Oleh: Imroatus Sholihah*
Kita tidak bisa mengingkari bahwa perjalanan hidup tak selamanya mulus seperti yang direncanakan. Khawatir, sedih, kecewa, hingga rasa ingin menyerah menjadi teman akrab dalam melalui sebuah proses. Rentetan perasaan itu mengajak kita bertanya ke dalam diri, apa benar ini yang saya inginkan? atau apa yang sebenarnya saya cari? Menemukan kembali tujuan hidup, menjadi kunci untuk berani memilih dan mencintai pilihan kita seutuhnya. Begitulah kesan awal ketika selesai membaca buku ini.
Tulisan Tri Nurhayati, Wika G. Wulandari, dkk. merupakan karya-karya terpilih dari Sayembara Indiva Mencari Karya 2 bertema I Choose to Live, Not Just Exist yang diadakan oleh penerbit Indiva Media Kreasi pada tahun 2018. Judul Love Your Life, Love Yourself sendiri diambil dari judul tulisan Tri Nurhayati. Melalui buku ini para penulis ingin menularkan keberanian dalam menentukan pilihan hidup dan tetap menjadi pribadi yang bermanfaat, apapun keadaannya.

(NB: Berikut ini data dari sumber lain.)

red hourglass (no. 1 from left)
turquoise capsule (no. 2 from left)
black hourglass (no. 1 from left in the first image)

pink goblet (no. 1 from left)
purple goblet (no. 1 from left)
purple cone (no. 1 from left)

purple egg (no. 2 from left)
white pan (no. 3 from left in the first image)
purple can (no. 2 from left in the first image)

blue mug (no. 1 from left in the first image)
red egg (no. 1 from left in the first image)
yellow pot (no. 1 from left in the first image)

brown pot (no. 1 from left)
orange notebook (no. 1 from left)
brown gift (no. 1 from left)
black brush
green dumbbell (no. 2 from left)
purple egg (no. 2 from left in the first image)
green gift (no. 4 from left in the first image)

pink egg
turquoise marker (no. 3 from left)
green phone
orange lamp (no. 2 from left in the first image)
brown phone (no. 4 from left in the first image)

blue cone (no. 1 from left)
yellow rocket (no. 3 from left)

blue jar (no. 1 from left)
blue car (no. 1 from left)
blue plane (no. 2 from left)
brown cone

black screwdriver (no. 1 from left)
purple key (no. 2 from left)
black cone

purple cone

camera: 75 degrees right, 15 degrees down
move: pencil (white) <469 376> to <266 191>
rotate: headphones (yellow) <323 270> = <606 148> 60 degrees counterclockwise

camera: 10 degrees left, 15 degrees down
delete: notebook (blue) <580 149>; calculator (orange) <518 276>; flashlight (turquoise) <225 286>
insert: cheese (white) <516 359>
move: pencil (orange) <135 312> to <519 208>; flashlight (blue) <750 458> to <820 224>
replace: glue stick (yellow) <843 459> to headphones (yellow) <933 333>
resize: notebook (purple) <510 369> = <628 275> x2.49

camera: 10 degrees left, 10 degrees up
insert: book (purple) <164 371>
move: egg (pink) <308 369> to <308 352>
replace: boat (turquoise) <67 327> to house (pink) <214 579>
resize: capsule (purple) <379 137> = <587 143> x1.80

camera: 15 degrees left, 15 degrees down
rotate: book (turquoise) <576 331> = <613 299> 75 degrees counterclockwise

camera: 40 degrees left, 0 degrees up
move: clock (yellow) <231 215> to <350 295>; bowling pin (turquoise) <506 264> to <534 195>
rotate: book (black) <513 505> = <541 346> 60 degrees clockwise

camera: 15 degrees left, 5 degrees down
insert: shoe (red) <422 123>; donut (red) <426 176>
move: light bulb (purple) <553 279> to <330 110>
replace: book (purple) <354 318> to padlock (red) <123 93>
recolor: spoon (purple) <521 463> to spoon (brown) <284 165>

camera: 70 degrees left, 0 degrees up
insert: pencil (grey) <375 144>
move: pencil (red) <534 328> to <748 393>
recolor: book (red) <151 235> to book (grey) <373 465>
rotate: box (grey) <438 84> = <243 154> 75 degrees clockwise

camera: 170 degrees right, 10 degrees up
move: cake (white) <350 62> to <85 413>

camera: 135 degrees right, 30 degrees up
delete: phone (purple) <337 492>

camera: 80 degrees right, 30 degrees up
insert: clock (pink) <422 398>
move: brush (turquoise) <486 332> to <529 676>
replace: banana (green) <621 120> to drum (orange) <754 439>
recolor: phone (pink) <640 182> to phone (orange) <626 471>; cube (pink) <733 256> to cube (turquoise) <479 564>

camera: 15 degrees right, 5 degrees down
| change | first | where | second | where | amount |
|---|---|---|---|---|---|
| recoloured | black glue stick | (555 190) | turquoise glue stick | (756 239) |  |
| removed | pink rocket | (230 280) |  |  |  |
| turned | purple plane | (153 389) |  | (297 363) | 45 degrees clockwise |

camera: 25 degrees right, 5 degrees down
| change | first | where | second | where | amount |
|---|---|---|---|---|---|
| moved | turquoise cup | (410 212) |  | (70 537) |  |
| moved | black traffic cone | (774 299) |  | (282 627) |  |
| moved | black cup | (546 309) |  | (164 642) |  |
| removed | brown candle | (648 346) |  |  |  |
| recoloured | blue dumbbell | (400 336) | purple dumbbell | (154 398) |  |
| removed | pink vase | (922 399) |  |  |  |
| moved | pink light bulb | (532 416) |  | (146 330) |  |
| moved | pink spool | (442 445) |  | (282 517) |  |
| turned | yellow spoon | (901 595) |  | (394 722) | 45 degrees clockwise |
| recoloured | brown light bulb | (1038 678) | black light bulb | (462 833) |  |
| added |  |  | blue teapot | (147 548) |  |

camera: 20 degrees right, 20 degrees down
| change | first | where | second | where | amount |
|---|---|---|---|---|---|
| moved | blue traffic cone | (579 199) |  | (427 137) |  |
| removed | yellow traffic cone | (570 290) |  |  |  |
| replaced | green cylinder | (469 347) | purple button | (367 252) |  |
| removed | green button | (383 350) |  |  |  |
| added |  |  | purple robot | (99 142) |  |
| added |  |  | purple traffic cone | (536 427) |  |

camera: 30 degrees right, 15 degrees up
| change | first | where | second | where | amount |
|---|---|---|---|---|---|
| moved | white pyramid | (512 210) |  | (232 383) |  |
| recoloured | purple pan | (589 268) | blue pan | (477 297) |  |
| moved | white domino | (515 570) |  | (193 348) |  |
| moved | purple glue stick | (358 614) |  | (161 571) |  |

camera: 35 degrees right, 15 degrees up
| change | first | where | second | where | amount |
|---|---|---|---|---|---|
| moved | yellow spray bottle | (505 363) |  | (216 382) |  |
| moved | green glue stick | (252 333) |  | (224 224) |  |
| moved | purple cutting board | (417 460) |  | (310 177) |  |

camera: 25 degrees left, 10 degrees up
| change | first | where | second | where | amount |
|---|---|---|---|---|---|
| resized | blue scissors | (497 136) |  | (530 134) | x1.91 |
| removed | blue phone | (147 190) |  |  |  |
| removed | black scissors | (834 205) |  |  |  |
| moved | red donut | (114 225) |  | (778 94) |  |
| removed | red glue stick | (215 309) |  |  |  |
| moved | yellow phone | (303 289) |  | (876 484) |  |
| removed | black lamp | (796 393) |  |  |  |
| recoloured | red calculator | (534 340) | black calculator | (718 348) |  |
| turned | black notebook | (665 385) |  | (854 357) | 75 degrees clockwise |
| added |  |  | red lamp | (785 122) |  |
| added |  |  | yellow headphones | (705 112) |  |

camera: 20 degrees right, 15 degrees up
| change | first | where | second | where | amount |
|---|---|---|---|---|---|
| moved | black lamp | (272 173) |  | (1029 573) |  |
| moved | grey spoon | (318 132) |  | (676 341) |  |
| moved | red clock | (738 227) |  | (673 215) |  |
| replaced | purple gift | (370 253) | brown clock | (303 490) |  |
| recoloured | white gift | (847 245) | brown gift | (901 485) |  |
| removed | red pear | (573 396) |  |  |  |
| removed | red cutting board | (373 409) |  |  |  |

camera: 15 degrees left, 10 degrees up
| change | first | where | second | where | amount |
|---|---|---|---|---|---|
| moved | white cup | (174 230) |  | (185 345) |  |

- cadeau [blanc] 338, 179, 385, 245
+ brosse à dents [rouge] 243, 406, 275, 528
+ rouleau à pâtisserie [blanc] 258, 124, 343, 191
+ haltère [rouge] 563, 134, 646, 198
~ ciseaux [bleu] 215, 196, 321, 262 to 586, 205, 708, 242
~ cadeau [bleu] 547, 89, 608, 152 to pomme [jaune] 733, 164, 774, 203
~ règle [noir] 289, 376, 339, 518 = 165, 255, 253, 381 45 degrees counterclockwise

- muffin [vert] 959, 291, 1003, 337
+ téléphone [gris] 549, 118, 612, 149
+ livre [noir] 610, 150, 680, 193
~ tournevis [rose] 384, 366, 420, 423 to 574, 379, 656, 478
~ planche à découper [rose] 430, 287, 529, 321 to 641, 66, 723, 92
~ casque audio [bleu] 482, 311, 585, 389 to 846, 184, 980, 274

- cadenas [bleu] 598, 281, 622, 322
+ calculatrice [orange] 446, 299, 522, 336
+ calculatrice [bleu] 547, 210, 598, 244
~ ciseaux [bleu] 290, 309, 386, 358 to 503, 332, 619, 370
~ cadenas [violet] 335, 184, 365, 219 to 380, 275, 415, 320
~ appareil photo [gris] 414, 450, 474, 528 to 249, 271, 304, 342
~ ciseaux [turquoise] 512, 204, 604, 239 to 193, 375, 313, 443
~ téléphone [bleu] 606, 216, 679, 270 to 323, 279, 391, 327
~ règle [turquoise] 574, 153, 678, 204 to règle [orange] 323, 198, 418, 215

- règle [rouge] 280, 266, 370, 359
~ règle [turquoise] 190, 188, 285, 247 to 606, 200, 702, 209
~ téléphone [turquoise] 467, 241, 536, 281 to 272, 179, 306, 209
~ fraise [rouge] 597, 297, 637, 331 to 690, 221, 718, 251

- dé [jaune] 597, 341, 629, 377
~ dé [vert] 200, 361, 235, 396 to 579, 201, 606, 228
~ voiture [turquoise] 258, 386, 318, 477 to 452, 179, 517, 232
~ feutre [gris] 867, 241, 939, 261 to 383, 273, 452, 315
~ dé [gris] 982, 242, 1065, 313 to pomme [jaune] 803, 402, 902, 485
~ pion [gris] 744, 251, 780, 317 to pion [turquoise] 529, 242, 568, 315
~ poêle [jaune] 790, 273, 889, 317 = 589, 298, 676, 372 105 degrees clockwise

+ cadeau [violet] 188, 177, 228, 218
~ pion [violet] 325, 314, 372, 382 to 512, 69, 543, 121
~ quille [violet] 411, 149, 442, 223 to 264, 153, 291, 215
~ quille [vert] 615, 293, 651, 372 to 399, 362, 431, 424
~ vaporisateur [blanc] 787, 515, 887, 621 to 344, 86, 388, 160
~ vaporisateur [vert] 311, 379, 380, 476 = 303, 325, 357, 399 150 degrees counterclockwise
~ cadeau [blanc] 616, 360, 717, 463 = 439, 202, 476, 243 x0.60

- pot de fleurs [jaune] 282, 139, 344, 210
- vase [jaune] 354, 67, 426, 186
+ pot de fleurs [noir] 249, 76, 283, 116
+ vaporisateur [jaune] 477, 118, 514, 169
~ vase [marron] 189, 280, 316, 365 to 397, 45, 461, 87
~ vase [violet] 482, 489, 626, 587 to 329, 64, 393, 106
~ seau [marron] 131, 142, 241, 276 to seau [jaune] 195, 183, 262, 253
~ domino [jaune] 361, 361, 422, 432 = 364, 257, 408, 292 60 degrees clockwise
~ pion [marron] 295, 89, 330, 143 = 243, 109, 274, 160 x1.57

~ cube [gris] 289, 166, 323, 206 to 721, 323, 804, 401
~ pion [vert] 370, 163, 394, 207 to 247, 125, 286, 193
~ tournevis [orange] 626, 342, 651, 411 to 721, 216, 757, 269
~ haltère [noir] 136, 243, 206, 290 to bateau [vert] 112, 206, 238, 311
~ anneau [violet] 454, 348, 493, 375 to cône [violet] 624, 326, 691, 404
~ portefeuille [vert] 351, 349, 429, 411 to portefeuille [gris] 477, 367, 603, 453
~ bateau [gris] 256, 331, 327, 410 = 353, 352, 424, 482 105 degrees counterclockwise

Ada kalimat Tri Nurhayati yang cukup menohok, tapi benar adanya. “Jadilah dirimu sendiri. Kamu sendiri yang menjalani kehidupanmu. Kamu sendiri yang akan menjalani jatuh bangun perjuanganmu sebelum akhirnya mendapatkan apa yang kamu impikan dan perjuangkan. Sekali lagi, kamu sendiri yang menjadi tokoh utama dalam lakon hidupmu. Bukan tetanggamu, teman-temanmu, ataupun follower media sosialmu. Jalani pilihan hidupmu dengan menjadi diri sendiri.” (halaman 143) Kutipan ini mampu mewakili pesan yang ingin disampaikan dalam buku ini.
Buku berjudul Love Your Life, Love Yourself terdiri sebelas pengalaman inspiratif masing-masing penulis. Di Balik Dapur Ibu mengisahkan pengalaman Citra Ade Purnama. Kisah ini bermula ketika Citra dan teman-temannya makan di kafe usai ujian skripsi. Seorang ibu mengatakan lulusan akuntansi akan sulit mendapat pekerjaan dan berakhir menjadi pengangguran. Entah fakta atau hanya pendapat tanpa dasar, perkataan tersebut membuat beberapa teman Citra nge-down. Tidak berhenti di situ, keluarga juga khawatir banyaknya lulusan sarjana yang tidak berimbang dengan lapangan pekerjaan.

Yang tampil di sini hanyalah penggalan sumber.